李云天心中感到有些好奇,想知道王振用什么法子从董磷身上把刘球给牵连出来,由于他公务繁忙自然不可能事事俱知,洞察到王振的用意。
回到讲武堂后不久李云天又得到了一个消息,钦天监监正彭德清与马顺一起开的司礼监,由此看来董磷被抓一事与两人有关。
“林副官,你派人把这个给忠武伯。”在房间里来回踱了几圈步子后,李云天提笔在一张纸上写下了四个字,装进信封里用火漆封好后喊来了林馨,沉声说道。
“属下这就去办。
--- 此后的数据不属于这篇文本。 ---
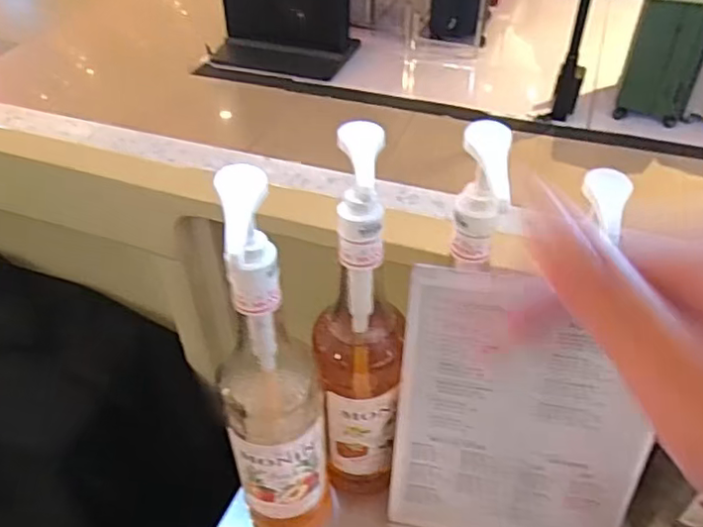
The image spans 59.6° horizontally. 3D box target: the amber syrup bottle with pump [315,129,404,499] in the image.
[{"bbox_3d":[0.007,0.063,0.505,0.070,0.366,0.068,-3,43,-2],"label":"amber syrup bottle with pump"}]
”林馨伸手接过信封后向李云天一躬身,快步转身离去。
忠武伯自然指的是李满山,李满山现在以伯爵之尊执掌锦衣卫北镇抚司,是锦衣卫镇抚司成立后官阶最高的镇抚使,即便是锦衣卫指挥使见到他后也要礼让三分。
其实,以李满山的资历,本可以在朝中谋一个更好的差事,然而锦衣卫北镇抚司是京城最为重要的衙门之一,拥有着逮捕和审讯的权力,独立于大明的司法系统之外。
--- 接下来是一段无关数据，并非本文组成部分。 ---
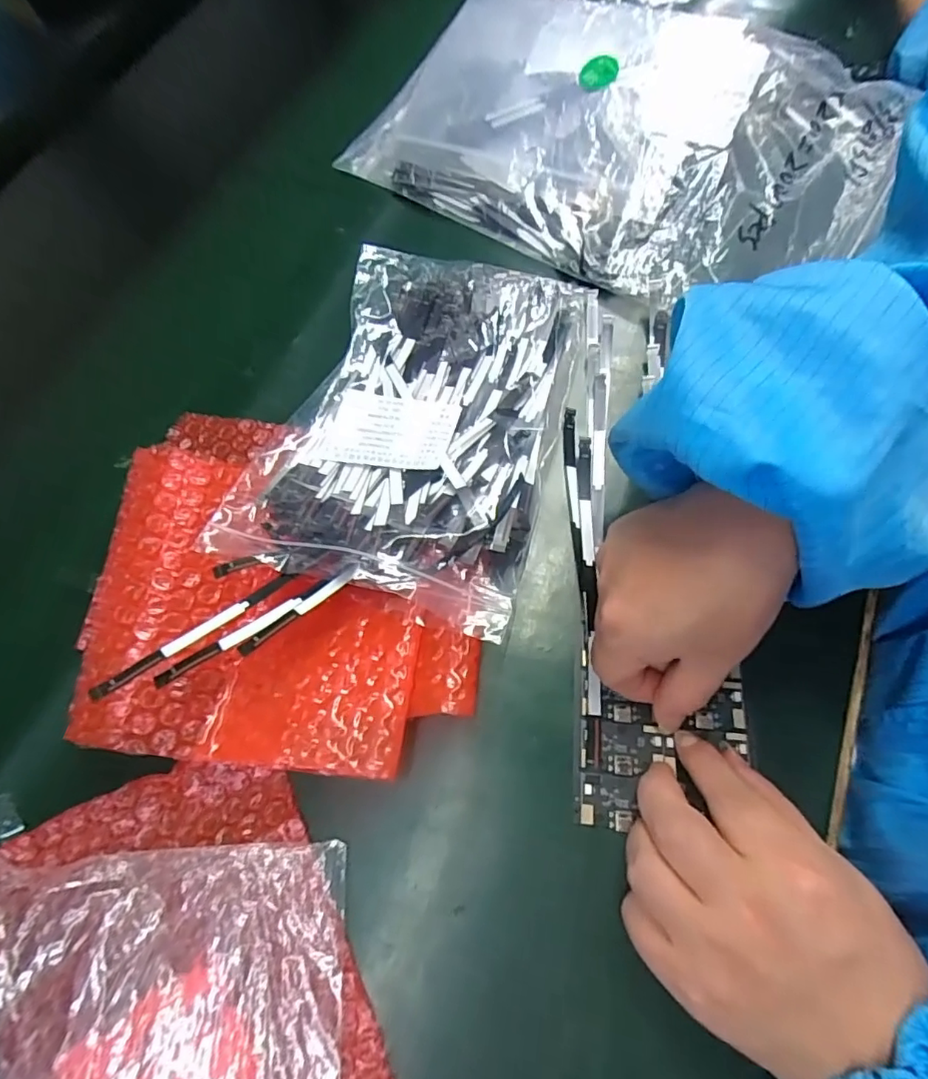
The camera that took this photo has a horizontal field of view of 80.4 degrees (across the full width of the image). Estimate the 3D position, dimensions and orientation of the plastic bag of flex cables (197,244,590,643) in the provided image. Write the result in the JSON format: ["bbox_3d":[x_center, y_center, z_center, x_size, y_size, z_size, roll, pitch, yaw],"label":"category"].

故而李满山一直待在镇抚使的位子上,如今一转眼间已经有十年,在北镇抚司有着崇高的威信。
锦衣卫北镇抚司。
李满山正在房间里练字,由于执掌诏狱的缘故,李云天认为李满山身上的戾气太重,故而让其平日里有时间就练练字,以休养心境,于是李满山就时常练字,现在能写出一首漂亮的毛笔字。
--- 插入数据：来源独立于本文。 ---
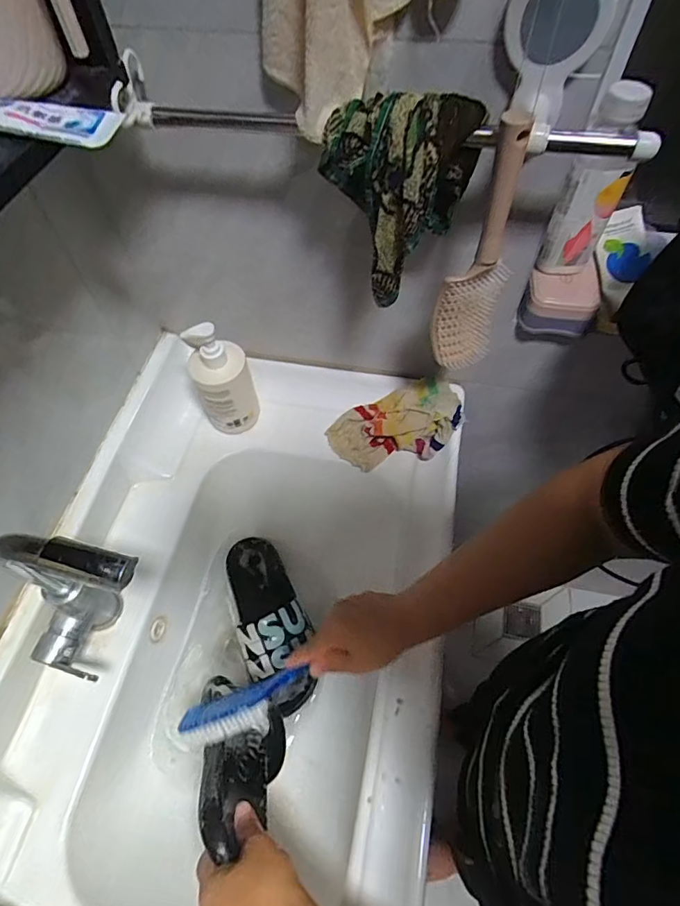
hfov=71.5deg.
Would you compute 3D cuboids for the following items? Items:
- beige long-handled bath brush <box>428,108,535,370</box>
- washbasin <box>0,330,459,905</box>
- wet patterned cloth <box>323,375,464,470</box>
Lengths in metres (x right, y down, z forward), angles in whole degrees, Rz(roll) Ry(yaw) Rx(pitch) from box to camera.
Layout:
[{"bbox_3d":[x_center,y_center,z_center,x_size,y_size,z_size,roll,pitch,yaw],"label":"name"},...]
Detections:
[{"bbox_3d":[0.134,-0.185,0.453,0.064,0.242,0.041,14,60,10],"label":"beige long-handled bath brush"},{"bbox_3d":[-0.123,0.240,0.595,0.472,0.184,0.799,9,59,7],"label":"washbasin"},{"bbox_3d":[0.080,-0.037,0.677,0.185,0.069,0.102,-14,59,-7],"label":"wet patterned cloth"}]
“伯爵大人,忠王府来人了。”一名卫兵快步走了进来,向李满山躬身说道。
“快请。”李满山闻言连忙放下了手里的毛笔,向那名卫兵沉声说道,如果没有急事的话李云天是不会派人来找他的。
“参见伯爵。”旋即,一名忠王府的护卫被先前的卫兵带了进来,郑重其事地向李满山拱手行礼。
“王爷有何事要吩咐?”李满山挥退了屋里的手下后不动声色地问道,很显然这名护卫是来传递消息的。
“伯爵大人,这封信是王爷给您的。”那名护卫从怀里摸出一个信封,躬身递了过去。
李满山拆开信封一看,眉头顿时就是微微一皱,脸上流露出一丝惊讶的神色。
原来,信里的纸上龙飞凤舞地写着四个大字:急流勇退。
很显然,李云天是告诉李满山让他辞去锦衣卫北镇抚司镇抚使的职务,这对李满山来说多多少少有些突然,李云天以前可从没有介入过他在锦衣卫北镇抚司的事务。
“你回去告诉王爷,本伯知道怎么做,请王爷放心。”虽然心中感到颇为意外,但李满山心中并没有抵触,他对朝局也很了解知道李云天这样做肯定是为了他好,故而收起那张纸后沉声向送信的护卫说道。
护卫向李满山拱了一下手后离开了,李满山在原地来回踱了几圈,然后将手里的信烧了,他知道这种东西不能保留,否则一旦被人发现的话少不了又是一番风波。
烧完了信,李满山来到案桌前俯身写起了调职书,以身体不适为由恳求正统皇帝能允许他回家进行休养,找人来接替锦衣卫北镇抚司镇抚使一职。